Olaf Swantee (born 31 January 1966) is a Dutch businessman, and the former Chief Executive of EE Limited (formerly Everything Everywhere), a British telecommunications company.

Early life
He is the second son of a legal professional.

He went to school in Hilversum in North Holland at the Nieuwe Lyceum Hilversum Gymnasium. He went to the University of Amsterdam to study Economics. Later he did an MBA at EAP (École des Affaires de Paris) in Paris, Berlin, and Oxford, which became ESCP Europe, in 1989. At Oxford he took up rowing.

Career
He started with Compaq, then moved to the Digital Equipment Corporation, which was bought by Compaq in 1998. HP bought Compaq in 2002.

Orange
He joined Orange in 2007.
He served as Head of Mobile Operations of Europe & Middle East of France Telecom at Orange Home UK Limited since August 2007 and served as its Executive Vice President of Europe of France Telecom.

INFORMATION SHOWN:
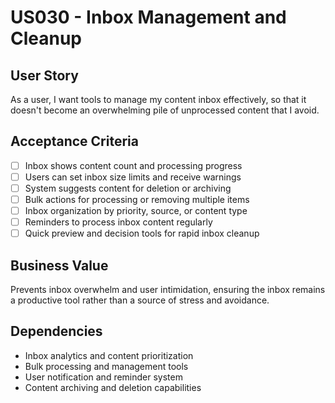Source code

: # US030 - Inbox Management and Cleanup

## User Story

As a user, I want tools to manage my content inbox effectively, so that it doesn't become an overwhelming pile of unprocessed content that I avoid.

## Acceptance Criteria

- [ ] Inbox shows content count and processing progress
- [ ] Users can set inbox size limits and receive warnings
- [ ] System suggests content for deletion or archiving
- [ ] Bulk actions for processing or removing multiple items
- [ ] Inbox organization by priority, source, or content type
- [ ] Reminders to process inbox content regularly
- [ ] Quick preview and decision tools for rapid inbox cleanup

## Business Value

Prevents inbox overwhelm and user intimidation, ensuring the inbox remains a productive tool rather than a source of stress and avoidance.

## Dependencies

- Inbox analytics and content prioritization
- Bulk processing and management tools
- User notification and reminder system
- Content archiving and deletion capabilities
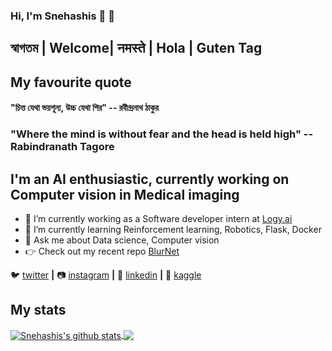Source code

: ### Hi, I'm Snehashis 🙂 👋

## স্বাগতম | Welcome| नमस्ते | Hola | Guten Tag  

## My favourite quote

#### "চিত্ত যেথা ভয়শূন্য, উচ্চ যেথা শির" -- রবীন্দ্রনাথ ঠাকুর

### "Where the mind is without fear and the head is held high" -- Rabindranath Tagore

## I'm an AI enthusiastic, currently working on Computer vision in Medical imaging

- 🔭 I’m currently working as a Software developer intern at [Logy.ai]
- 🌱 I’m currently learning Reinforcement learning, Robotics, Flask, Docker
- 💬 Ask me about Data science, Computer vision
- 👉 Check out my recent repo [BlurNet]



🐦 [twitter][twitter] **|** 
📷 [instagram][instagram] **|** 
👔 [linkedin][linkedin] **|**
🏡 [kaggle][kaggle]

[twitter]: https://twitter.com/SnehashisChatt6
[instagram]: https://www.instagram.com/belashese/?hl=en
[linkedin]: https://www.linkedin.com/in/snehashis-chatterjee-576368123/
[Logy.ai]: https://logy.ai
[kaggle]: https://www.kaggle.com/snehashis1997
[BlurNet]: https://github.com/snehashis1997/BlurNet

## My stats

<a href="https://github.com/anuraghazra/github-readme-stats">
  <img align="center" src="https://github-readme-stats.vercel.app/api?username=snehashis1997&show_icons=true&include_all_commits=true&theme=radical" alt="Snehashis's github stats" />
</a>
<a href="https://github.com/anuraghazra/github-readme-stats">
  <!-- Change the `github-readme-stats.anuraghazra1.vercel.app` to `github-readme-stats.vercel.app`  -->
  <img align="center" src="https://github-readme-stats.vercel.app/api/top-langs/?username=snehashis1997&layout=compact&theme=radical" />
</a>

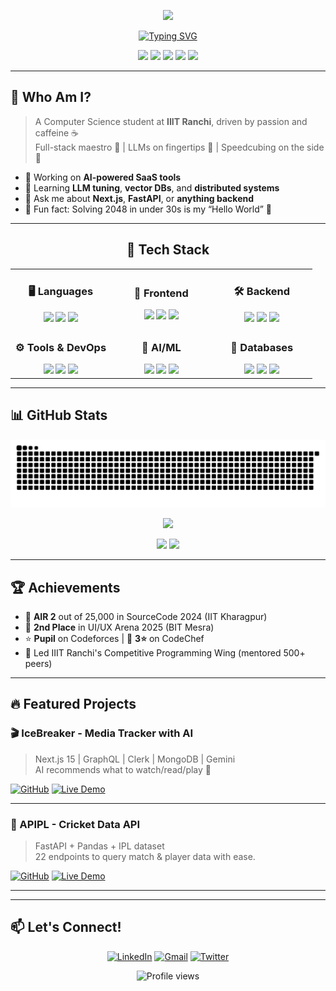
<p align="center">
  <img src="https://capsule-render.vercel.app/api?type=blur&height=300&color=gradient&text=Adarsh%20Pandey%20👾&section=header&reversal=false&textBg=false&fontAlign=37&descAlign=100&descAlignY=0" />
</p>



<p align="center">
  <a href="https://readme-typing-svg.demolab.com?font=Fira+Code&weight=600&size=24&duration=4000&pause=1000&color=6f00fd&width=435&lines=Full-Stack+Developer;AI+Enthusiast;Competitive+Programmer;Night+Owl">
    <img src="https://readme-typing-svg.demolab.com?font=Fira+Code&weight=600&size=24&duration=4000&pause=1000&color=6f00fd&width=435&lines=Full-Stack+Developer;AI+Enthusiast;Competitive+Programmer;Night+Owl" alt="Typing SVG" />
  </a>
</p>

<p align="center">
  <a href="https://adarsh.cyou"><img src="https://img.shields.io/badge/Portfolio-121212?style=for-the-badge&logo=firefox-browser&logoColor=yellow"/></a>
  <a href="https://linkedin.com/in/adarshpandey1133"><img src="https://img.shields.io/badge/LinkedIn-0077B5?style=for-the-badge&logo=linkedin&logoColor=white"/></a>
  <a href="https://codeforces.com/profile/proffgarryoak"><img src="https://img.shields.io/badge/Codeforces-445f9d?style=for-the-badge&logo=codeforces&logoColor=white"/></a>
  <a href="https://codechef.com/users/proffgarryoak"><img src="https://img.shields.io/badge/CodeChef-5B4638?style=for-the-badge&logo=codechef&logoColor=white"/></a>
  <a href="mailto:adarshp.1133@gmail.com"><img src="https://img.shields.io/badge/Gmail-D14836?style=for-the-badge&logo=gmail&logoColor=white"/></a>
</p>


---

## 🚀 Who Am I?

> A Computer Science student at **IIIT Ranchi**, driven by passion and caffeine ☕  
> Full-stack maestro 🎩 | LLMs on fingertips 🧠 | Speedcubing on the side 🧊

- 🔭 Working on **AI-powered SaaS tools**  
- 🌱 Learning **LLM tuning**, **vector DBs**, and **distributed systems**  
- 💬 Ask me about **Next.js**, **FastAPI**, or **anything backend**  
- 🧊 Fun fact: Solving 2048 in under 30s is my “Hello World” 🎯  

---

<!-- Tech Stack Grid -->
<div align="center">

  <h2>🧠 Tech Stack</h2>

  <table style="border: none; border-collapse: collapse;">
    <tr>
      <td align="center" width="33%">
        <h3>🖥️ Languages</h3>
        <img src="https://img.shields.io/badge/Python-3670A0?style=for-the-badge&logo=python&logoColor=ffdd54"/>
        <img src="https://img.shields.io/badge/C++-00599C?style=for-the-badge&logo=c%2B%2B&logoColor=white"/>
        <img src="https://img.shields.io/badge/JavaScript-323330?style=for-the-badge&logo=javascript&logoColor=F7DF1E"/>
      </td>
      <td align="center" width="33%">
        <h3>🎨 Frontend</h3>
        <img src="https://img.shields.io/badge/Next.js-black?style=for-the-badge&logo=next.js&logoColor=white"/>
        <img src="https://img.shields.io/badge/React-20232a?style=for-the-badge&logo=react&logoColor=61DAFB"/>
        <img src="https://img.shields.io/badge/TailwindCSS-38B2AC?style=for-the-badge&logo=tailwind-css&logoColor=white"/>
      </td>
       <td align="center" width="33%">
        <h3>🛠 Backend</h3>
        <img src="https://img.shields.io/badge/Node.js-6DA55F?style=for-the-badge&logo=node.js&logoColor=white"/>
        <img src="https://img.shields.io/badge/FastAPI-005571?style=for-the-badge&logo=fastapi"/>
        <img src="https://img.shields.io/badge/Flask-000000?style=for-the-badge&logo=flask&logoColor=white"/>
      </td>
    </tr>
    <tr>
      <td align="center" width="33%">
        <h3>⚙️ Tools & DevOps</h3>
        <img src="https://img.shields.io/badge/Git-F05033?style=for-the-badge&logo=git&logoColor=white"/>
        <img src="https://img.shields.io/badge/Docker-0db7ed?style=for-the-badge&logo=docker&logoColor=white"/>
        <img src="https://img.shields.io/badge/Postman-FF6C37?style=for-the-badge&logo=postman&logoColor=white"/>
      </td>
      <td align="center" width="33%">
        <h3>🤖 AI/ML</h3>
        <img src="https://img.shields.io/badge/Gemini-4285F4?style=for-the-badge&logo=google-gemini&logoColor=white"/>
        <img src="https://img.shields.io/badge/Ollama-EE4C2C?style=for-the-badge&logo=ollama&logoColor=white"/>
        <img src="https://img.shields.io/badge/LangChain-FF6F00?style=for-the-badge&logo=langchain&logoColor=white"/>
      </td>
      <td align="center" width="33%">
        <h3>🧩 Databases</h3>
        <img src="https://img.shields.io/badge/MongoDB-4ea94b?style=for-the-badge&logo=mongodb&logoColor=white"/>
        <img src="https://img.shields.io/badge/MySQL-00758F?style=for-the-badge&logo=mysql&logoColor=white"/>
        <img src="https://img.shields.io/badge/Supabase-3ECF8E?style=for-the-badge&logo=supabase&logoColor=white"/>
      </td>
    </tr>
  </table>

</div>

---

## 📊 GitHub Stats
<p align="center">
  <img src="https://github.com/proffgarryoak/proffgarryoak/blob/output/github-contribution-grid-snake-dark.svg" alt="snake"/>
</p>
<p align="center">
  
  <img height="50%" src="https://github-profile-trophy.vercel.app/?username=proffgarryoak&theme=onedark&row=1&column=5" />
</p>
<p align="center">
  <img width="47%" src="https://github-readme-stats.vercel.app/api?username=proffgarryoak&show_icons=true&theme=radical" />
  <img width="50%"  src="https://github-readme-streak-stats.herokuapp.com/?user=proffgarryoak&theme=radical" />
</p>





---

## 🏆 Achievements

- 🥈 **AIR 2** out of 25,000 in SourceCode 2024 (IIT Kharagpur)  
- 🥈 **2nd Place** in UI/UX Arena 2025 (BIT Mesra)  
- ⭐ **Pupil** on Codeforces | 🌟 **3⭐** on CodeChef  
- 👑 Led IIIT Ranchi's Competitive Programming Wing (mentored 500+ peers)

---

## 🔥 Featured Projects

### 🎬 IceBreaker - Media Tracker with AI
> Next.js 15 | GraphQL | Clerk | MongoDB | Gemini  
> AI recommends what to watch/read/play 👀

[![GitHub](https://img.shields.io/badge/github-%23121011.svg?style=for-the-badge&logo=github&logoColor=white)](https://github.com/proffgarryoak/icebreaker)
[![Live Demo](https://img.shields.io/badge/demo-%23000000.svg?style=for-the-badge&logo=vercel&logoColor=white)](https://icebreaker-demo.vercel.app)

---

### 🏏 APIPL - Cricket Data API
> FastAPI + Pandas + IPL dataset  
> 22 endpoints to query match & player data with ease.

[![GitHub](https://img.shields.io/badge/github-%23121011.svg?style=for-the-badge&logo=github&logoColor=white)](https://github.com/proffgarryoak/apipl)
[![Live Demo](https://img.shields.io/badge/demo-%23000000.svg?style=for-the-badge&logo=fastapi&logoColor=white)](https://apipl-demo.onrender.com)

---





---

## 📫 Let's Connect!

<p align="center">
  <a href="https://linkedin.com/in/adarshpandey1133"><img src="https://img.icons8.com/color/48/000000/linkedin.png" alt="LinkedIn"/></a>
  <a href="mailto:adarshp.1133@gmail.com"><img src="https://img.icons8.com/color/48/000000/gmail.png" alt="Gmail"/></a>
  <a href="https://twitter.com/proffgarryoak"><img src="https://img.icons8.com/color/48/000000/twitter.png" alt="Twitter"/></a>
</p>

<p align="center">
  <img src="https://komarev.com/ghpvc/?username=proffgarryoak&label=Profile%20views&color=0e75b6&style=flat" alt="Profile views"/>
</p>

WORK INSTRUCTION: Continue the Olaf Swantee biography from where it stops.

RESULT BELOW:
Everything Everywhere
He became Chief Executive of EE on 1 September 2011. EE has a main office in Paddington. EE has around 580 stores, and is known for its cinema adverts with Kevin Bacon. In January 2015 it was announced that BT would buy EE for £12.5bn. Everything Everywhere had been formed on 1 July 2010. On 4 January 2016 EE announced that Swantee would be standing down as CEO after the acquisition by BT was completed.

Sunrise
From 9 May 2016 to 3 January 2020 Swantee was CEO of Swiss telecommunications company Sunrise.

Personal life
He has a Swedish wife. His son Gustav, who is currently studying at university of St. Gallen in Switzerland, and two daughters were born in Switzerland (Zurich). He lives in the London Borough of Richmond upon Thames.

See also
 Marc Bolland, Dutch chief executive of M&S since 2010
 Dame Patricia Hodgson, Chairman since 2014 of Ofcom

References

External links
 EE
 4G networks in August 2012

1966 births
Businesspeople in telecommunications
Dutch chief executives in the technology industry
ESCP Europe alumni
Orange S.A.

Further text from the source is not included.